A Southern Ocean-wide examination of Multi-year Trends in Sea Ice, Chlorophyll Concentration, and Marine Aerosol Optical Depth

We examined the seasonal variation and causal influences on monthly averages of marine tropospheric aerosols arising from physical and biological interactions across the Southern Ocean (SO). This work is based on a newly developed method for quantifying tropospheric marine aerosol with the NASA Cloud-Aerosol Lidar and Infrared Pathfinder Satellite Observation (CALIPSO), which we term marine aerosol optical depth (MAOD). MAOD may be retrieved in nighttime conditions of high-latitude winter and is devoid of cloud contamination, thereby advancing upon prior aerosol optical depth (AOD) measurements linked with biogenic aerosols. Seasonal increases in MAOD were observed alongside seasonal increases in chl-a and sea ice melt across various spatial scales from 2007 to 2020. In order to examine what variables affected change in the tropospheric marine aerosol signal, we utilized empirical dynamic modeling and convergent cross mapping and observed that different factors were important in different regions. For example, changes in chl-a and ice causally forced changes in MAOD for the Bellingshausen Sea region of the western Antarctic Peninsula, with changes in chl-a still significantly affecting changes in MAOD once the seasonality in all variables is accounted for.
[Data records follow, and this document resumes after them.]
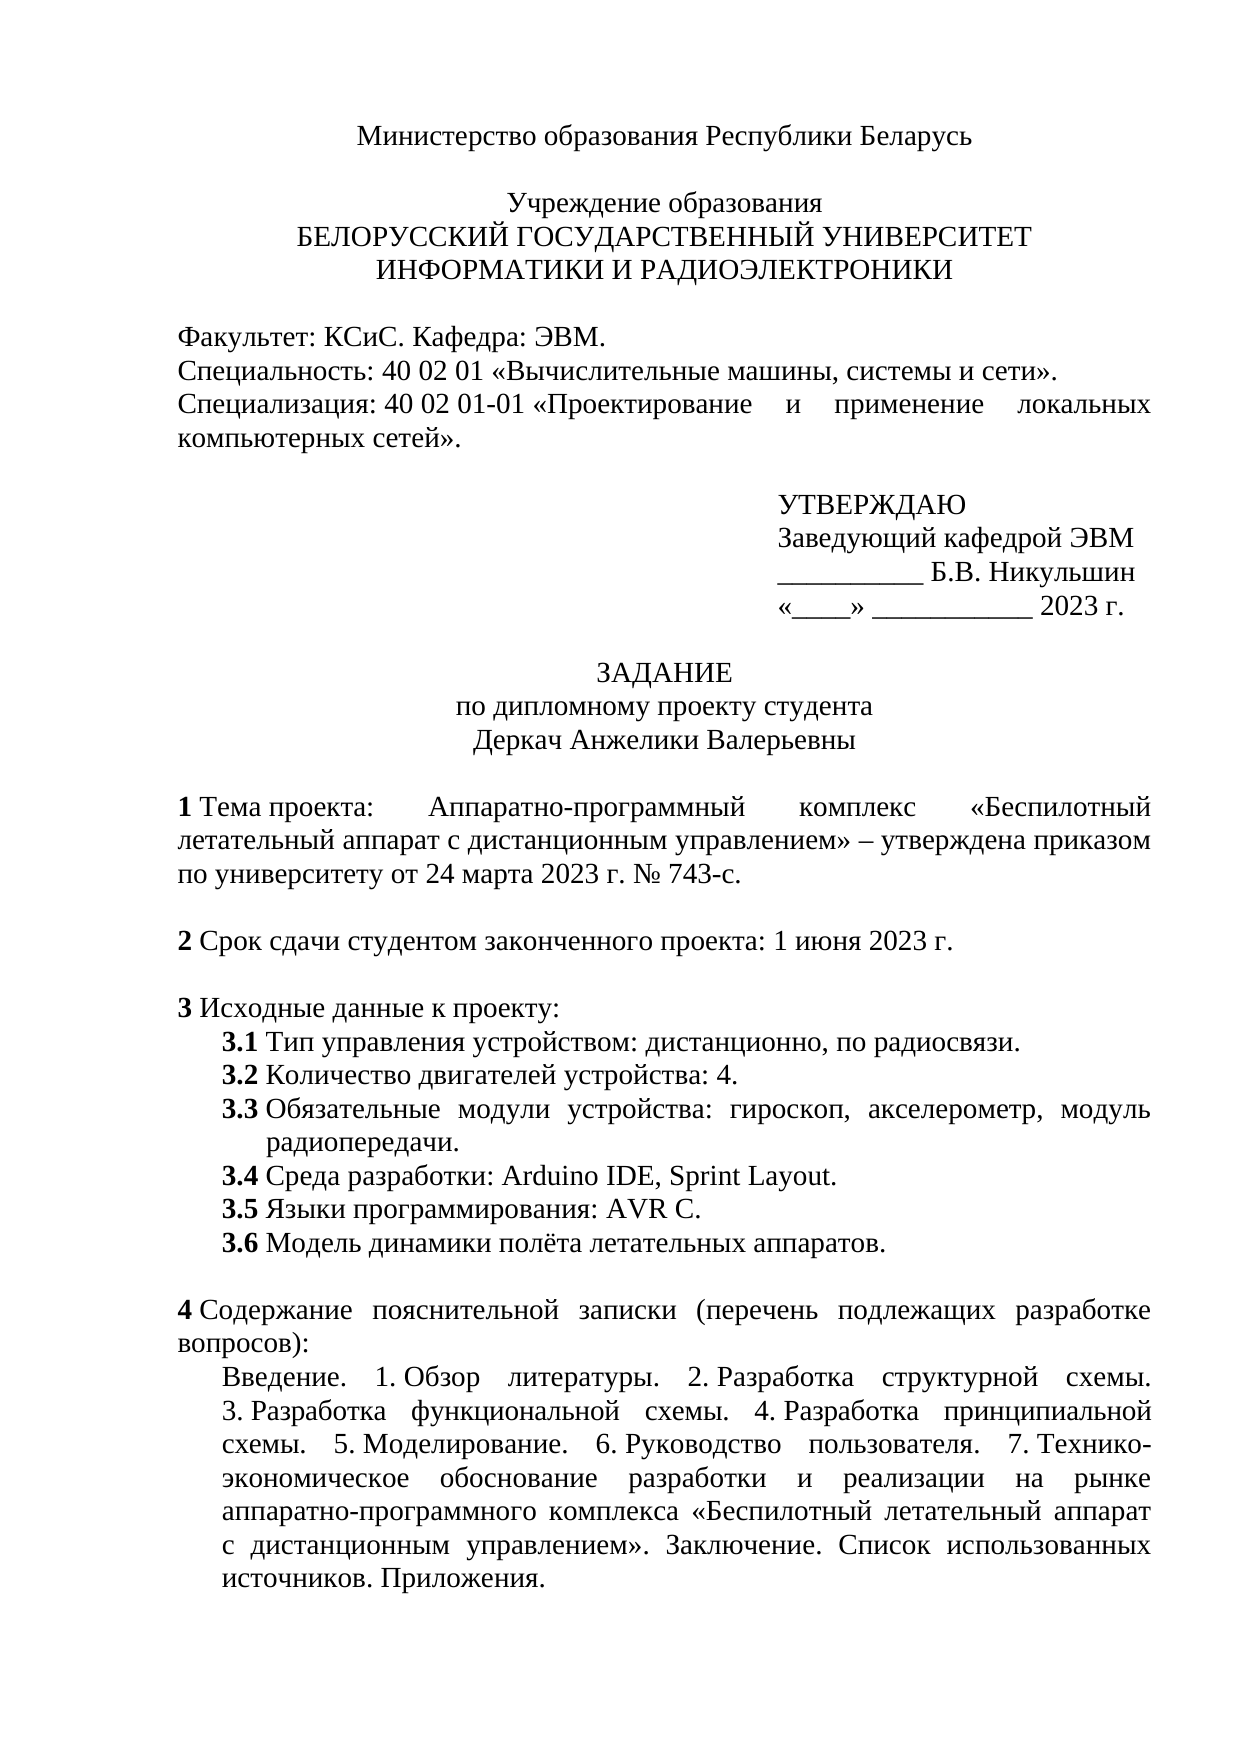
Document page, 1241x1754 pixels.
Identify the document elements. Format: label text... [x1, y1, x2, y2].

text ИНФОРМАТИКИ И РАДИОЭЛЕКТРОНИКИ [177, 252, 1152, 286]
text Специальность: 40 02 01 «Вычислительные машины, системы и сети». [177, 353, 1152, 386]
text 3 Исходные данные к проекту: [177, 990, 1152, 1024]
text Заведующий кафедрой ЭВМ [177, 521, 1152, 554]
text БЕЛОРУССКИЙ ГОСУДАРСТВЕННЫЙ УНИВЕРСИТЕТ [177, 219, 1152, 252]
text УТВЕРЖДАЮ [177, 487, 1152, 521]
text ЗАДАНИЕ [177, 655, 1152, 688]
text Министерство образования Республики Беларусь [177, 118, 1152, 152]
text 3.5 Языки программирования: AVR C. [177, 1191, 1152, 1225]
text 3.3 Обязательные модули устройства: гироскоп, акселерометр, модуль радиопередачи. [222, 1091, 1152, 1158]
text «____» ___________ 2023 г. [177, 588, 1152, 621]
text __________ Б.В. Никульшин [177, 554, 1152, 588]
text 2 Срок сдачи студентом законченного проекта: 1 июня 2023 г. [177, 923, 1152, 957]
text 3.4 Среда разработки: Arduino IDE, Sprint Layout. [177, 1158, 1152, 1191]
text 3.6 Модель динамики полёта летательных аппаратов. [177, 1225, 1152, 1258]
text 3.1 Тип управления устройством: дистанционно, по радиосвязи. [177, 1024, 1152, 1057]
text Факультет: КСиС. Кафедра: ЭВМ. [177, 319, 1152, 353]
text 4 Содержание пояснительной записки (перечень подлежащих разработке вопросов): [177, 1292, 1152, 1359]
text по дипломному проекту студента [177, 688, 1152, 722]
text Деркач Анжелики Валерьевны [177, 722, 1152, 755]
text 1 Тема проекта: Аппаратно-программный комплекс «Беспилотный летательный аппарат с дистанционным управлением» – утверждена приказом по университету от 24 марта 2023 г. № 743-с. [177, 789, 1152, 889]
text Введение. 1. Обзор литературы. 2. Разработка структурной схемы. 3. Разработка функциональной схемы. 4. Разработка принципиальной схемы. 5. Моделирование. 6. Руководство пользователя. 7. Технико-экономическое обоснование разработки и реализации на рынке аппаратно-программного комплекса «Беспилотный летательный аппарат с дистанционным управлением». Заключение. Список использованных источников. Приложения. [222, 1359, 1152, 1594]
text Учреждение образования [177, 185, 1152, 219]
text Специализация: 40 02 01-01 «Проектирование и применение локальных компьютерных сетей». [177, 386, 1152, 453]
text 3.2 Количество двигателей устройства: 4. [177, 1057, 1152, 1091]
These results indicate a biogenic component to tropospheric marine aerosol presence across the SO. We will put the results from the Bellingshausen Sea in the context of patterns in MAOD, chl-a, and sea ice across multiple seas of the SO, and examine whether the MAOD signal is causally linked to pulses in wind speed and therefore sea spray. Our work extends upon our previous findings of MAOD trends in the Bellingshausen Sea and will more fully characterize MAOD across the SO.